# taz.de -- Über das Genderverbot in Zwickau: Zivilcourage at its best
       
       > Das Thema Gendern sorgt in Zwickau für Wirbel. Der Stadtrat hat ein
       > Verbot erlassen. Die Verantwortlichen des Stadttheaters wollen es
       > ignorieren.
       
 (IMG) Bild: Das Zwickauer Gewandhaus ist die Hauptspielstätte des Theaters Plauen-Zwickau
       
       Es entbehrt nicht einer gewissen Komik, wenn Zwickauer Lokalpolitiker mit
       breitestem sächsischen Akzent erklären, man müsse „einen Sprachfehler
       haben, um das ordentlich aussprechen zu können“, oder meinen, „der Sprecher
       brauche einen Logopäden“.
       
       Dennoch kann auch den unbeteiligtsten Beobachter*innen dabei das
       Lachen im Hals stecken bleiben, denn beim kürzlich vom Stadtrat Zwickau
       verhängten Genderverbot in städtischen Einrichtungen, das von der AfD
       beantragt und von CDU und FDP durchgewinkt wurde, geht es nicht nur darum,
       anderen das Maul zu verbieten, sondern auch, Menschen vom Diskurs
       auszuschließen, die sich nicht in binären Geschlechtervorstellungen
       wiederfinden.

■ MATERIAL ZUR ANALYSE:
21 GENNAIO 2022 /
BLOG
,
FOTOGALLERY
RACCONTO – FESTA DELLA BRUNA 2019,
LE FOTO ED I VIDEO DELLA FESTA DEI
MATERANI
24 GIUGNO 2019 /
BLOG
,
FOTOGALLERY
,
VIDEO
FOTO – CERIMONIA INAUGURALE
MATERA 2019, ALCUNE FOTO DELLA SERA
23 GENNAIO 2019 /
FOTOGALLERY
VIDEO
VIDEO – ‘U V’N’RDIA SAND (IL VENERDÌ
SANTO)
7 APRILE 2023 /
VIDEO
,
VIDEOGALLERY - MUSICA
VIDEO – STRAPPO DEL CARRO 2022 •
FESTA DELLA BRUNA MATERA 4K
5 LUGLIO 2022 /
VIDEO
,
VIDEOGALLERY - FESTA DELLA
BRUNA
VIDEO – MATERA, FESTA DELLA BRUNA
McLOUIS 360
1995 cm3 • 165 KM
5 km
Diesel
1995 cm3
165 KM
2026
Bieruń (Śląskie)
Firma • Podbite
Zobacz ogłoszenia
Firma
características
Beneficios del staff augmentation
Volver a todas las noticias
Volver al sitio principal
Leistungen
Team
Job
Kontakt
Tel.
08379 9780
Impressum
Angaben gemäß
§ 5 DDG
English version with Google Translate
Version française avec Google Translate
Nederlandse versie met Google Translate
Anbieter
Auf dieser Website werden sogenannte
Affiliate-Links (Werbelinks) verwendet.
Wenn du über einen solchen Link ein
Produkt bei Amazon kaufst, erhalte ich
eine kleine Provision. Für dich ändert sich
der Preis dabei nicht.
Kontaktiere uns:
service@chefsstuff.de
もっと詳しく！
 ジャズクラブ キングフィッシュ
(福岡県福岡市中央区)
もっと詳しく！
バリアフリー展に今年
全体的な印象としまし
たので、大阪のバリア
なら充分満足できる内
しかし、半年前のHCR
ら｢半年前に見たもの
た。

■ ARBEITSAUFTRAG: Schreiben Sie aus dem Textauszug über das Genderverbot in Zwickau die Passage von „Es entbehrt nicht“ bis einschließlich „wiederfinden.“ wortgetreu ab.

■ MUSTERLÖSUNG:
Es entbehrt nicht einer gewissen Komik, wenn Zwickauer Lokalpolitiker mit
       breitestem sächsischen Akzent erklären, man müsse „einen Sprachfehler
       haben, um das ordentlich aussprechen zu können“, oder meinen, „der Sprecher
       brauche einen Logopäden“.
       
       Dennoch kann auch den unbeteiligtsten Beobachter*innen dabei das
       Lachen im Hals stecken bleiben, denn beim kürzlich vom Stadtrat Zwickau
       verhängten Genderverbot in städtischen Einrichtungen, das von der AfD
       beantragt und von CDU und FDP durchgewinkt wurde, geht es nicht nur darum,
       anderen das Maul zu verbieten, sondern auch, Menschen vom Diskurs
       auszuschließen, die sich nicht in binären Geschlechtervorstellungen
       wiederfinden.